A 150-pound person standing on ice wearing a pair of ice skates exerts a pressure of only 50 pounds per square inch on the ice. (A typical blade edge, which is not razor sharp, is about one-eighth of an inch wide and about 12 inches long, yielding a surface area of 1.5 square inches each or 3 square inches for two blades.)
That's written by someone who doesn't skate. Ice skate blades are not straight. They have quite a bit of rocker, so the length of contact along the blade is quite short. They're also ground with a concave cross section so they contact the ice at the edges first. Racing skates are often not ground concave, but are very thin compared to figure and hockey skates.
I'm in Buffalo. Snowmobiled up your way plenty of times. We don't get near as cold as you do but we have had that deep sub zero (F) a few times.I remember some outdoor rinks in Halliburton WAY back when where it was unreal cold. Games seemed in slow motion but that was a few (dozen) years ago!

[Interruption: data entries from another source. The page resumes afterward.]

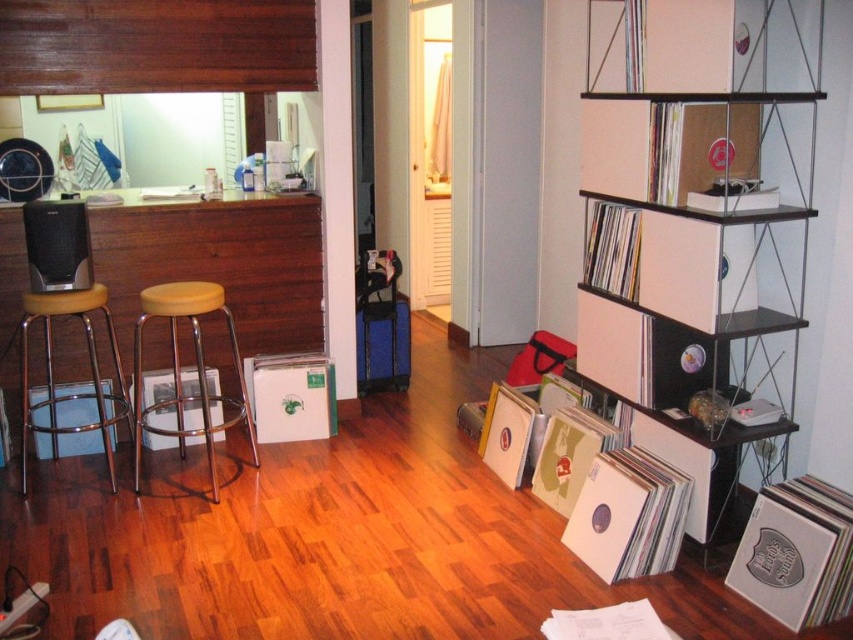
Question: Estimate the real-world distances between objects in this image. Which object is farther from the brown wood stool at left?

Choices:
 (A) metallic silver bookshelf at right
 (B) white plastic shelf at upper right
 (C) metallic yellow bar stool at left

Answer: (B)

Question: Does metallic silver bookshelf at right come behind yellow matte bar stool at left?

Choices:
 (A) yes
 (B) no

Answer: (B)

Question: Is brown wood stool at left further to the viewer compared to metallic yellow bar stool at left?

Choices:
 (A) yes
 (B) no

Answer: (A)

Question: Can you confirm if yellow matte bar stool at left is positioned to the right of matte black speaker at left?

Choices:
 (A) yes
 (B) no

Answer: (A)

Question: Which object is the farthest from the yellow matte bar stool at left?

Choices:
 (A) brown wood stool at left
 (B) white cardboard shelf at upper right
 (C) matte black speaker at left
 (D) white plastic shelf at upper right

Answer: (B)

Question: Which point is closer to the camera taking this photo?

Choices:
 (A) (120, 328)
 (B) (612, 300)

Answer: (B)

Look at this: https://en.wikipedia.org/wiki/Pressure_melting_pointThe effect of pressure on the melting point is negligible until about 50 mPA or 7,250 psi. Even on one skate (12" long X 1/8" wide), the skater would have to weigh 4800 lbs. So it ain't the pressure.
I think you missed my post above.
The pressure-melting explanation also fails to explain why someone wearing flat-bottom shoes, with a much greater surface area that exerts even less pressure on the ice, can also slip on ice.

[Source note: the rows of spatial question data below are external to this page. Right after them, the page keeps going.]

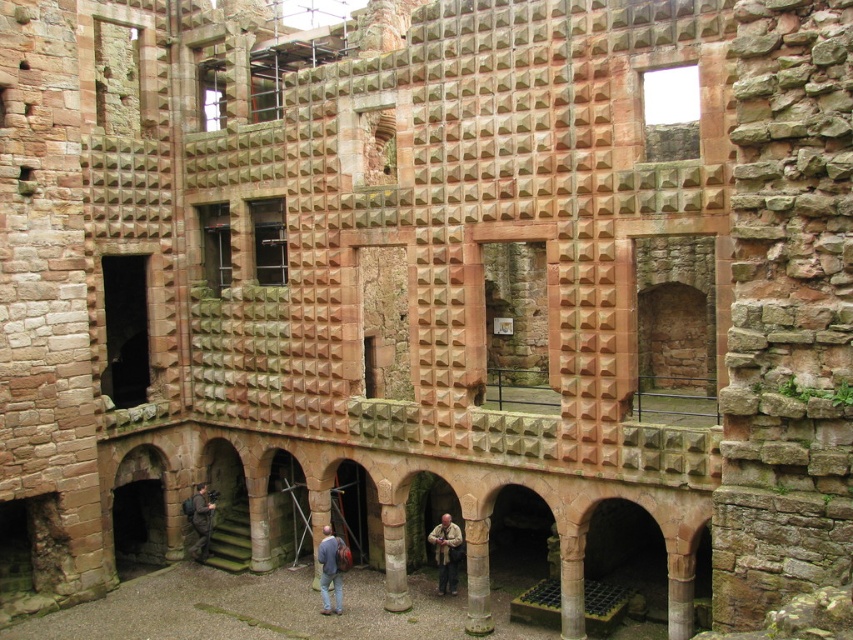
Question: Considering the relative positions of smooth stone column at center and brown textured jacket at lower center in the image provided, where is smooth stone column at center located with respect to brown textured jacket at lower center?

Choices:
 (A) left
 (B) right

Answer: (A)

Question: Among these points, which one is farthest from the camera?

Choices:
 (A) pyautogui.click(x=334, y=560)
 (B) pyautogui.click(x=450, y=525)
 (C) pyautogui.click(x=409, y=608)

Answer: (B)

Question: Is smooth stone column at center closer to camera compared to dark gray fabric jacket at lower center?

Choices:
 (A) no
 (B) yes

Answer: (B)

Question: Which point appears closest to the camera in this image?

Choices:
 (A) (389, 518)
 (B) (200, 492)
 (C) (344, 548)
 (D) (440, 524)

Answer: (A)

Question: From the image, what is the correct spatial relationship of smooth stone column at center in relation to blue denim jacket at lower center?

Choices:
 (A) right
 (B) left

Answer: (A)

Question: Estimate the real-world distances between objects in this image. Which object is closer to the smooth stone column at center?

Choices:
 (A) blue denim jacket at lower center
 (B) brown textured jacket at lower center
 (C) dark gray fabric jacket at lower center

Answer: (A)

OK Prescott , you opened this bag of worms , where are you now ? We may have more than one factor involved here . The worst spill I ever took was on glaze ice , wearing lug sole work boots . Doubt if 160 lbs and relatively soft soled boots caused any heat , as it happened as soon as I stepped onto the ice . Whammo , ouch , damn , what just happened Dusty
That does pose a question Dusty. I agree, Ice seems to be slippery anyway when you walk (or drive) on it, though to be fair, not nearly as slippery as when wearing a set of ice skates. Could it be that ice tends through it's nature to have quite a bit of free water about? It can't just be smoothness or the same would apply to glass.
I think you missed my post above..
" but there's a lot of pressure under a skate blade, like thousands of PSI"Only if an elephant is wearing them.
Now that I think about it, ice is always wet. It must be that.
-29C was plenty cold enough for me.And, we've had the sleds 100 miles North of Timmons. It's lovely up there-but WOW was it cold.